In July, internet users in six cities, including Kunming and Beijing, visited restaurants – not for a meal, but to try genetically modified (GM) rice, as part of nationwide tasting events.
Though research into GM rice was given priority by the Chinese government in 2006, many academics and the public remain unsure of its safety. A PR campaign to change public attitudes began in early May, when a microblogger using the name of “Tilling Farmer” offered to send out five bags of GM rice for the public to try. Popular science microblogger Fang Zhouzi reposted the message, and soon 200 people had requested a sample.
The GM rice had been developed by Huazhong Agricultural University to be resistant to butterflies and moths. ‘Tilling Farmer’ was an alias of Professor Yan Jianbing, who researches molecular breeding at the university, and is a colleague of Lin Yongjun, head of the GM rice project.
After the positive response to the offer of free GM rice, Yan announced that he was planning a larger scale event in cooperation with Fang Xuanchang, editor of the pro-GM website Agrogene.cn, a site recently set-up to persuade the public that GM technology was safe.
There were 24 people at the first GM rice tasting session, held at a hotel in the Zhujiang New City area of Guangzhou. Two months later, the Beijing Science and Technology News held another tasting, at which Lin Yongjun and Chen Junshi of the Chinese Academy of Engineering Science were present. Similar events were held in five other cities, including Nanning and Kunming, bringing the tastings to public attention.
This isn’t the first PR campaign for GM rice in China.
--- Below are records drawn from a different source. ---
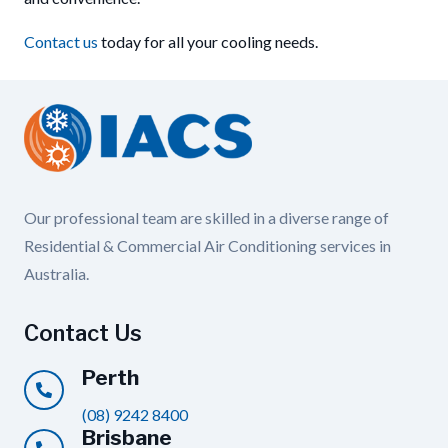
Contact us
today for all your cooling needs.
Our professional team are skilled in a diverse range of
Residential & Commercial Air Conditioning services in
Australia.
Contact Us
Perth
(08) 9242 8400
Brisbane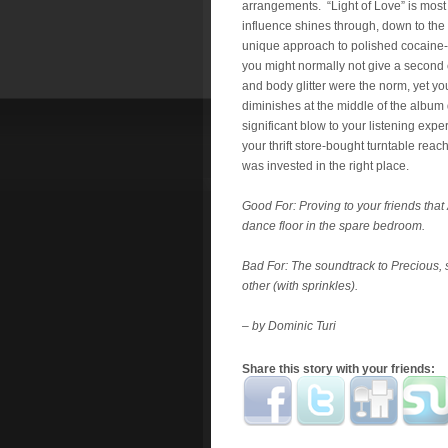
arrangements. “Light of Love” is most 
influence shines through, down to the 
unique approach to polished cocaine
you might normally not give a second 
and body glitter were the norm, yet y
diminishes at the middle of the album 
significant blow to your listening exper
your thrift store-bought turntable rea
was invested in the right place.
Good For: Proving to your friends that
dance floor in the spare bedroom.
Bad For: The soundtrack to Precious, s
other (with sprinkles).
– by Dominic Turi
Share this story with your friends: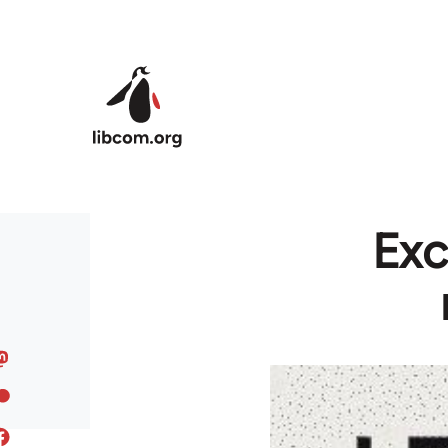
Skip to main content
Exc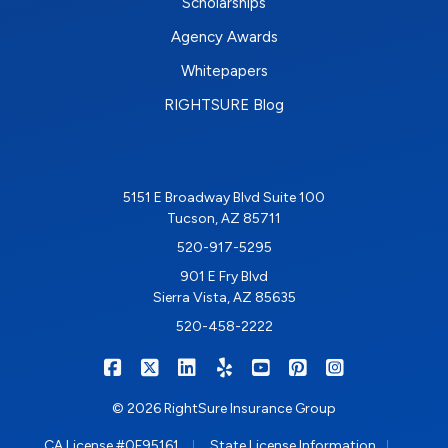
Scholarships
Agency Awards
Whitepapers
RIGHTSURE Blog
5151 E Broadway Blvd Suite 100
Tucson, AZ 85711
520-917-5295
901 E Fry Blvd
Sierra Vista, AZ 85635
520-458-2222
|
|
|
|
|
|
RIGHTSURE on Facebook
RIGHTSURE on X/Twitter
RIGHTSURE on LinkedIn
RIGHTSURE on Yelp
RIGHTSURE on YouTub
RIGHTSURE on Pin
RIGHTSURE o
© 2026 RightSure Insurance Group
|
|
CA License #0F95161
State License Information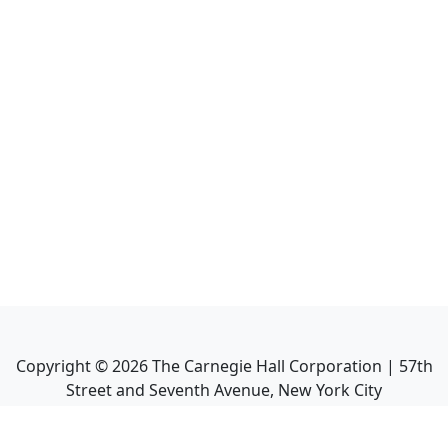
Copyright ©
2026
The Carnegie Hall Corporation | 57th
Street and Seventh Avenue, New York City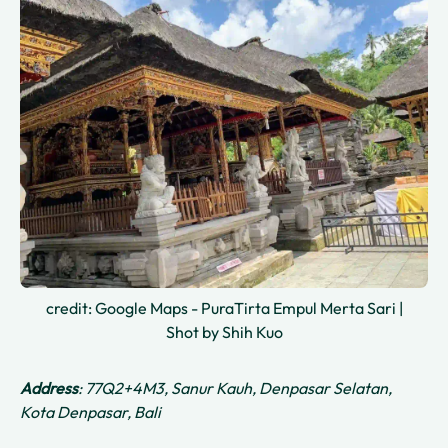
credit: Google Maps - PuraTirta Empul Merta Sari |
Shot by Shih Kuo
Address
: 77Q2+4M3, Sanur Kauh, Denpasar Selatan,
Kota Denpasar, Bali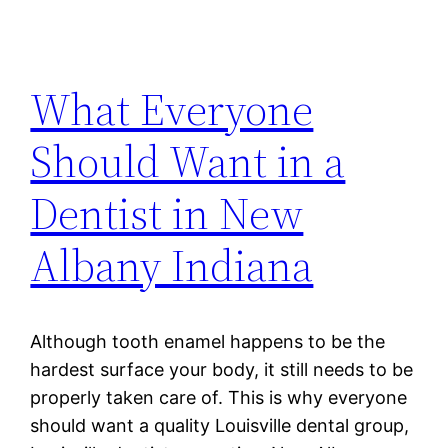
What Everyone
Should Want in a
Dentist in New
Albany Indiana
Although tooth enamel happens to be the
hardest surface your body, it still needs to be
properly taken care of. This is why everyone
should want a quality Louisville dental group,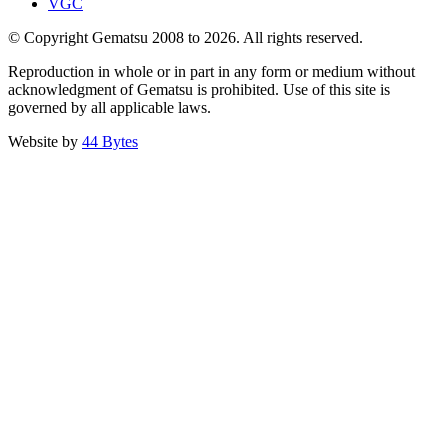
VGC
© Copyright Gematsu 2008 to 2026. All rights reserved.
Reproduction in whole or in part in any form or medium without
acknowledgment of Gematsu is prohibited. Use of this site is
governed by all applicable laws.
Website by
44 Bytes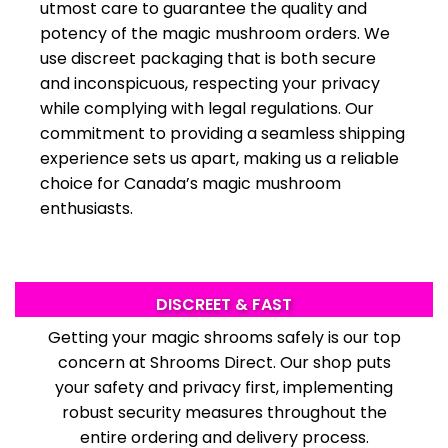
utmost care to guarantee the quality and
potency of the magic mushroom
orders. We
use discreet packaging that is both secure
and inconspicuous, respecting your privacy
while complying with legal regulations. Our
commitment to providing a seamless shipping
experience sets us apart, making us a reliable
choice for Canada’s magic mushroom
enthusiasts.
DISCREET & FAST
Getting your magic shrooms safe­ly is our top
concern at Shrooms Direct. Our
shop
puts
your safe­ty and privacy first, implementing
robust security measures throughout the
entire ordering and delivery process.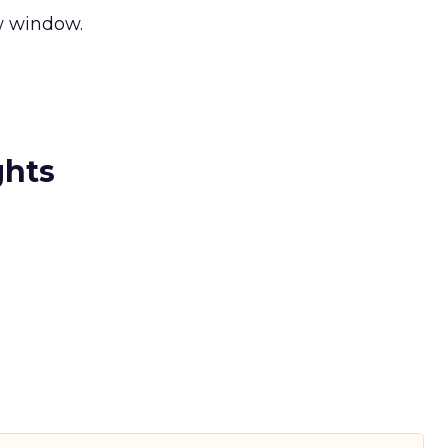
ew window.
ghts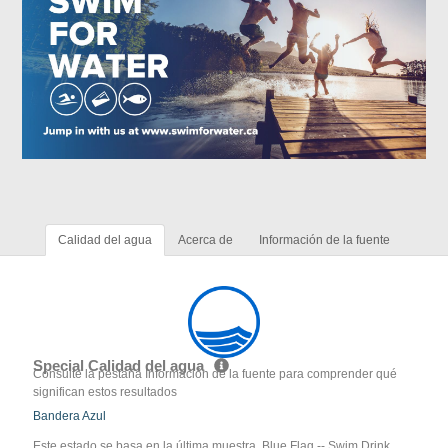
Calidad del agua
Acerca de
Información de la fuente
Special Calidad del agua
Consulte la pestaña Información de la fuente para comprender qué
significan estos resultados
Bandera Azul
Este estado se basa en la última muestra. Blue Flag -- Swim Drink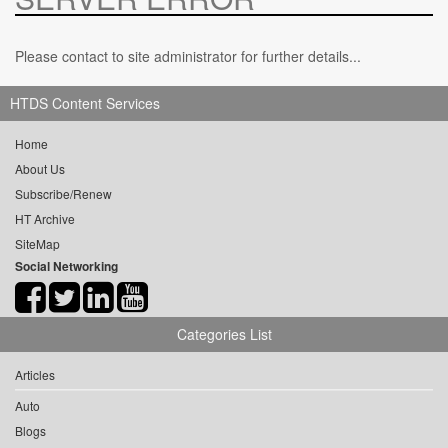
Please contact to site administrator for further details...
HTDS Content Services
Home
About Us
Subscribe/Renew
HT Archive
SiteMap
Social Networking
Categories List
Articles
Auto
Blogs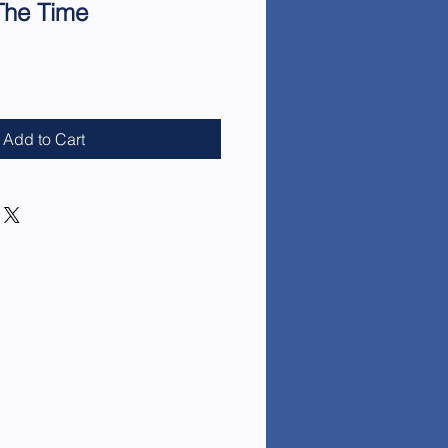
The Time
e
Add to Cart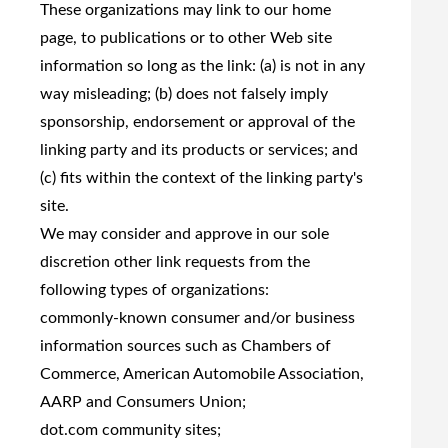
These organizations may link to our home
page, to publications or to other Web site
information so long as the link: (a) is not in any
way misleading; (b) does not falsely imply
sponsorship, endorsement or approval of the
linking party and its products or services; and
(c) fits within the context of the linking party's
site.
We may consider and approve in our sole
discretion other link requests from the
following types of organizations:
commonly-known consumer and/or business
information sources such as Chambers of
Commerce, American Automobile Association,
AARP and Consumers Union;
dot.com community sites;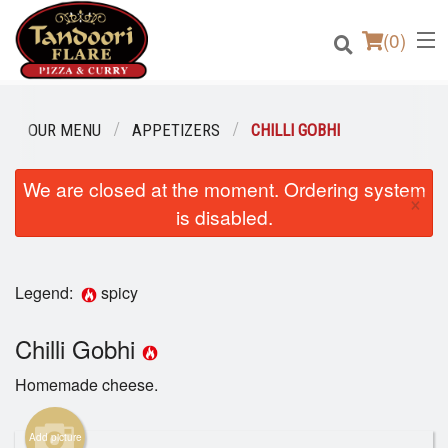
(
0
)
OUR MENU
APPETIZERS
CHILLI GOBHI
We are closed at the moment. Ordering system
Order Online
×
is disabled.
Location
Login
Legend:
spicy
Registration
Chilli Gobhi
Homemade cheese.
Cart (0)
Add picture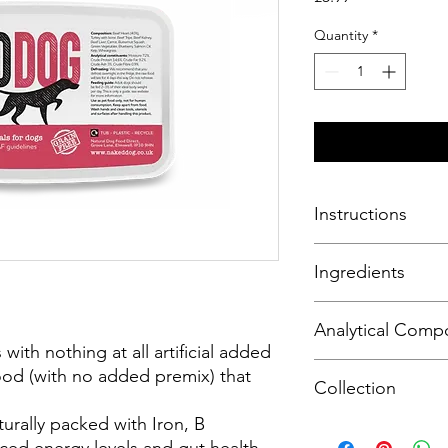
Quantity
*
Instructions
Defrost food before 
Ingredients
safely remain in the f
Beef Heart (20%)
Analytical Compo
Beef Lung (20%)
with nothing at all artificial added
Turkey with Bone (30
Moisture 72%, Crude 
od (with no added premix) that
Beef Tripe (10%)
Collection
Crude Ash 3%, Crude
Beef Kidney (2.5%)
Beef Liver (2.5%)
urally packed with Iron, B
Please note this is a
Carrot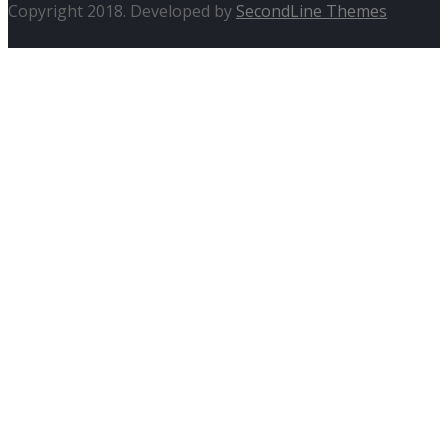
Copyright 2018. Developed by
SecondLine Themes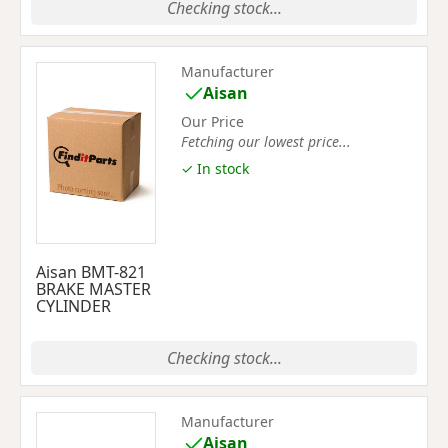
Checking stock...
Manufacturer
Aisan
Our Price
Fetching our lowest price...
✓ In stock
Aisan BMT-821
BRAKE MASTER
CYLINDER
Checking stock...
Manufacturer
Aisan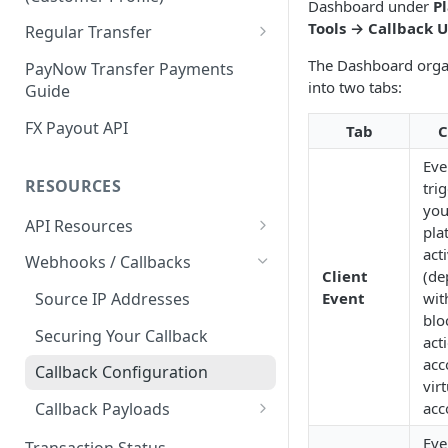
Dashboard under
P
Customer Profile and Bank
Customer Profile Creation
Tools → Callback 
Regular Transfer
Account Creation
Third Party Payment
Regular Payment
The Dashboard orga
PayNow Transfer Payments
Customer Profile+ and Bank
into two tabs:
Guide
Third Party Payout
Regular Payout
Account Creation
FX Payout API
Tab
C
First Party Payment
Eve
First Party Payout
RESOURCES
tri
you
API Resources
pla
Blockchain Transfer Out API
acti
Webhooks / Callbacks
Client
(de
Swap API
Event
wit
Source IP Addresses
blo
Securing Your Callback
act
acc
Callback Configuration
vir
acc
Callback Payloads
Payment Callbacks
Eve
Transaction Status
A small-scale GM tasting session was held in Beijing in May 2011, at a time when GM foods were not yet a matter of public concern.
The Golden Rice controversy in late 2012 changed the public perception of GM rice. Chinese and American researchers fed Golden Rice, developed by Swiss biotechnology firm Syngenta, to 25 elementary school students in Hengnan county, Hunan, without parental permission. At the end of the year the Chinese government said that the rice used had been imported without approval and that the case represented a failure of research ethics and standards. While the government insisted that it did not reflect on the safety of GM food, the public was unconvinced.
“Consumers and the public still have concerns about GM issues,” said Zhu Zhen, a researcher at the Chinese Academy of Sciences’ Institute of Genetics and Developmental Biology. “Those concerns are a major obstacle to the development of the national GM industry.”
As it stands certification from the government for commercial planting has been withheld, something Fang Xuanchang believes is due to public hostility: “In China the only way to get that certification is to win over public opinion. So we hope we can change it.”